= GIVEN DATA =
╭──

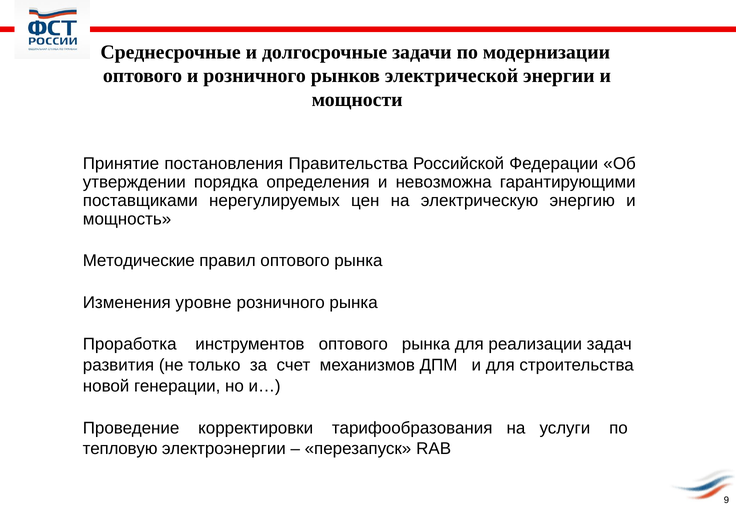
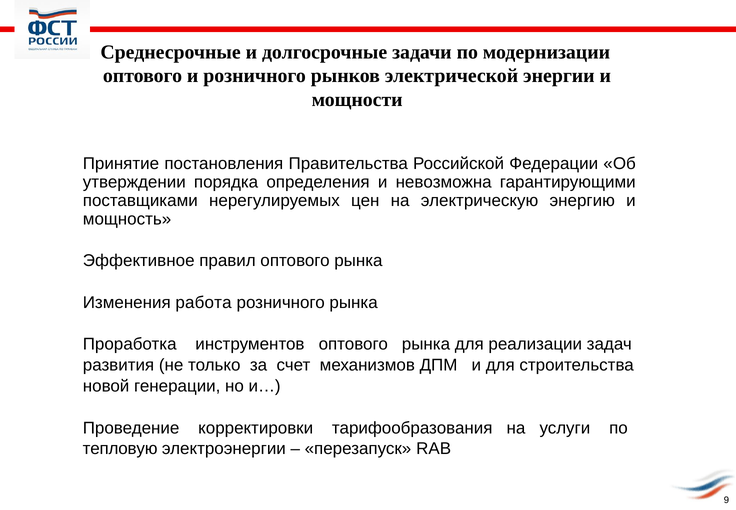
Методические: Методические -> Эффективное
уровне: уровне -> работа
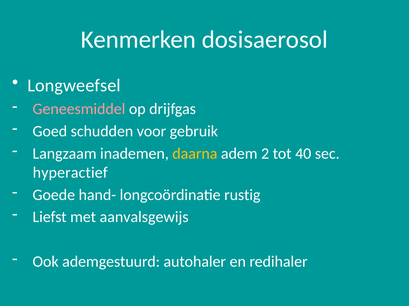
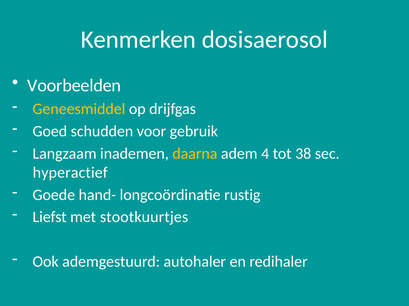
Longweefsel: Longweefsel -> Voorbeelden
Geneesmiddel colour: pink -> yellow
2: 2 -> 4
40: 40 -> 38
aanvalsgewijs: aanvalsgewijs -> stootkuurtjes
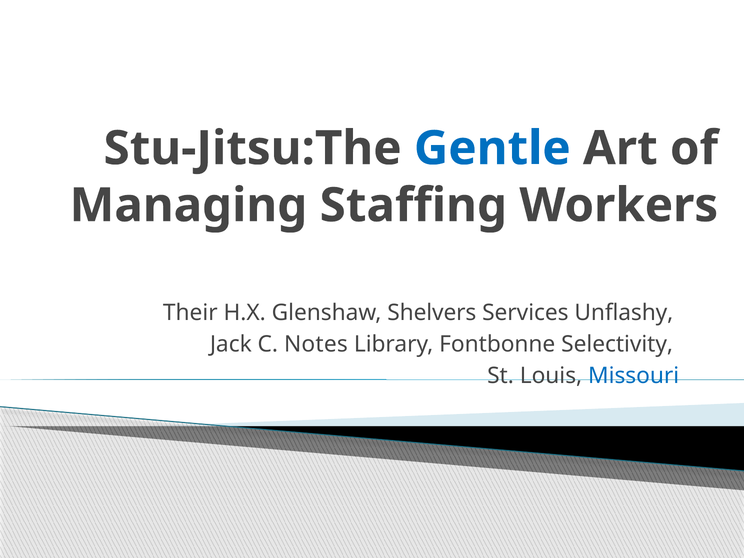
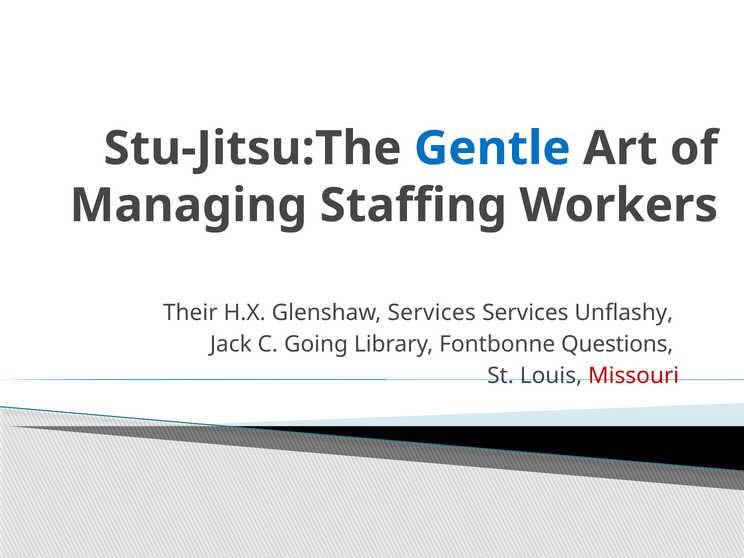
Glenshaw Shelvers: Shelvers -> Services
Notes: Notes -> Going
Selectivity: Selectivity -> Questions
Missouri colour: blue -> red
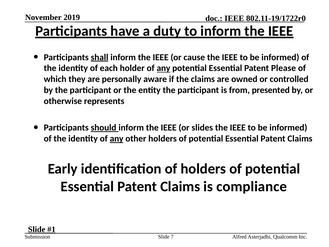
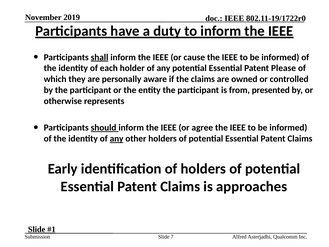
any at (163, 68) underline: present -> none
slides: slides -> agree
compliance: compliance -> approaches
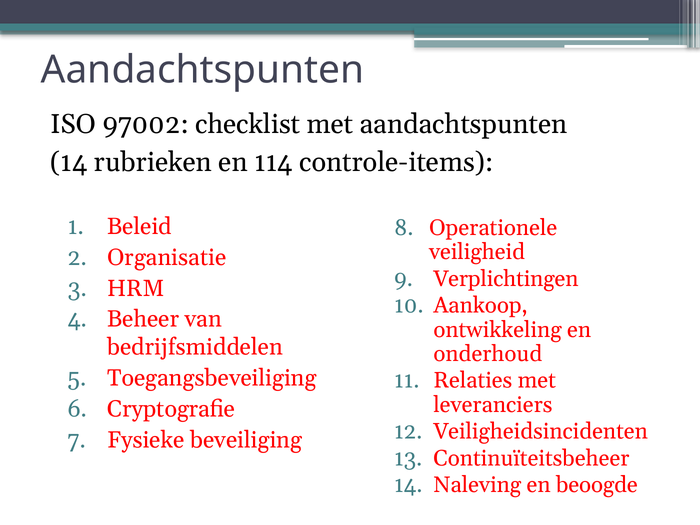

╰──

= WHAT YOU ARE ASKED TO DO =
Copy every difference line from the rows above, character for character and in the same order, leaving out the pictures.

= TASK RESULT =
Методические: Методические -> Эффективное
уровне: уровне -> работа
Longweefsel: Longweefsel -> Voorbeelden
Geneesmiddel colour: pink -> yellow
2: 2 -> 4
40: 40 -> 38
aanvalsgewijs: aanvalsgewijs -> stootkuurtjes
Glenshaw Shelvers: Shelvers -> Services
Notes: Notes -> Going
Selectivity: Selectivity -> Questions
Missouri colour: blue -> red
any at (163, 68) underline: present -> none
slides: slides -> agree
compliance: compliance -> approaches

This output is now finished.